Ainda assim há espaço (como área e como relação) para algum tipo de resistência a este avassalador processo que toma de assalto o vínculo social, seja ela consciente ou inconsciente. É preciso que as pessoas do lugar estejam atentas ao sentido e ao significado da resistência a se operar.

Há espaço para o diferente, para práticas – necessárias numa comunidade como a dos bolivianos, estando esta à mercê de todo tipo de discriminação e hostilidade – reunificadoras do sentido de comunidade. O que são a reunião de bolivianos para almoçar e conversar nas calçadas externas de “Bajo Flores” senão tentativas de promoção da vida comunitária? Penso também nos bolivianos erradicados na metrópole paulistana, que reconstituíram a festa de uma de suas padroeiras, realizando-a numa movimentada praça para que todos (bolivianos ou não) possam dela participar. Eis aí a afirmação de novas territorialidades a partir da qual solto uma deixa: torna-se necessário que o conhecimento verifique quais campos de possíveis lá se inscrevem!

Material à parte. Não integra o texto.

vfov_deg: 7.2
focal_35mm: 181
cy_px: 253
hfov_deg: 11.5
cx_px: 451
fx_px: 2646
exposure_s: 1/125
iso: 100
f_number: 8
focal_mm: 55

Por isso tudo, há espaço para práticas dadas fora do institucional e do hostil “mundo oficial”, caracterizadas por usos que em ampla medida não estão atrelados às formas mercantis (embora suas construções subjetivas povoem, decerto, o imaginário), como verificamos no caso das mães sentadas, conversando entre si no gramado em frente à villa observando suas crianças brincarem.

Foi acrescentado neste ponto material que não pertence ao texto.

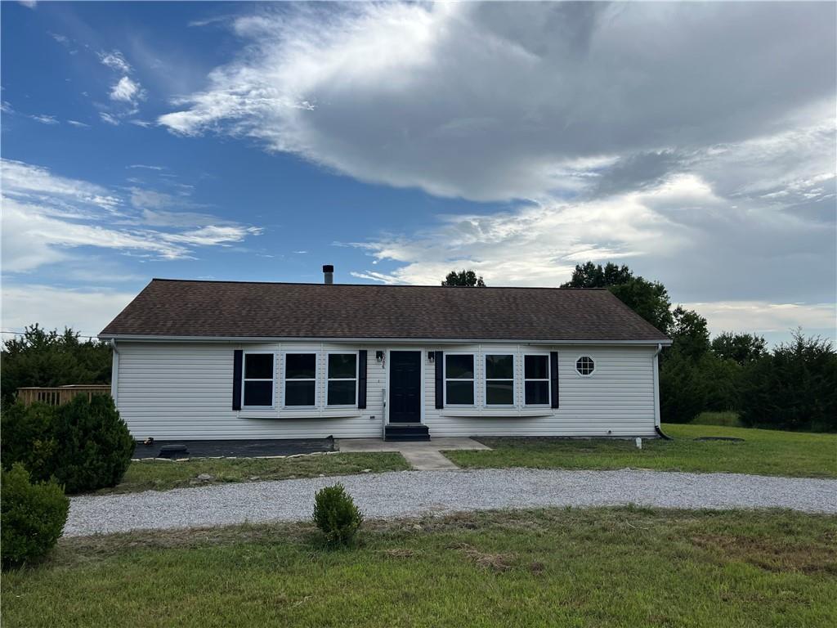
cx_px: 418
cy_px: 314
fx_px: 629
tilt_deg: +6.3
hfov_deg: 67.3
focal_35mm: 26
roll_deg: +0.2
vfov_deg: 53.1
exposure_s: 1/3311
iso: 50
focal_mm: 5.1
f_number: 1.6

Por outro lado, todas as possibilidades verificadas no bojo das práticas acima mencionadas convivem com o constante perigo das estratégias e ações consertadas visando a desagregação de qualquer traço realmente subversivo. No entanto, tais estratégias e ações são dissimuladas pelo discurso “integrador” do Estado, criando “projetos de desenvolvimento” em comunidades, forçando a competição individual e as solidariedades instrumentais. Eis aí o perigo trazido por outros elementos da desagregação: a incompreensão pairando junto aos jovens em estado de delinqüência, criando na comunidade representações negativas acerca de seu comportamento.

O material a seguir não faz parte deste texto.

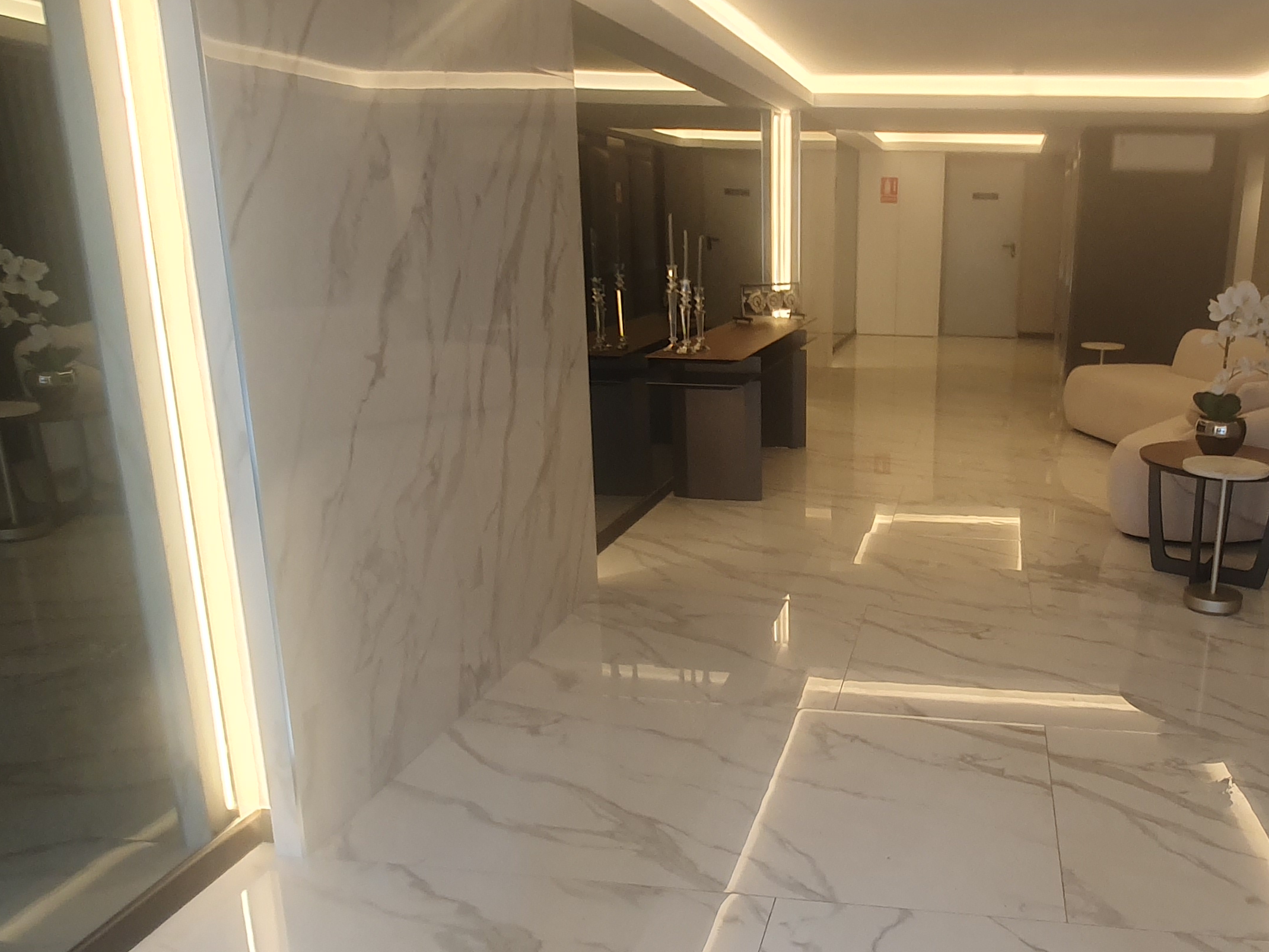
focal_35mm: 28
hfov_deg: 61.3
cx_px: 882
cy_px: 496
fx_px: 1027
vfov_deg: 49.7
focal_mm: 1.8
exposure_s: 1/50
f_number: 2.2
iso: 100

Que este momento de crise, manifestado no descrédito atual com as possibilidades da “Confraternização Universal” nos sirva como (mais uma) lição acerca das (im)possibilidades do estado de coisas presentes na nossa sociedade. Quem sabe algum tipo de “todo ódio à passividade controlada” tome conta de nós e crie aos poucos um sentimento de “construção coletiva da destruição do modelo de sociedade existente”? É o que continuamos esperando!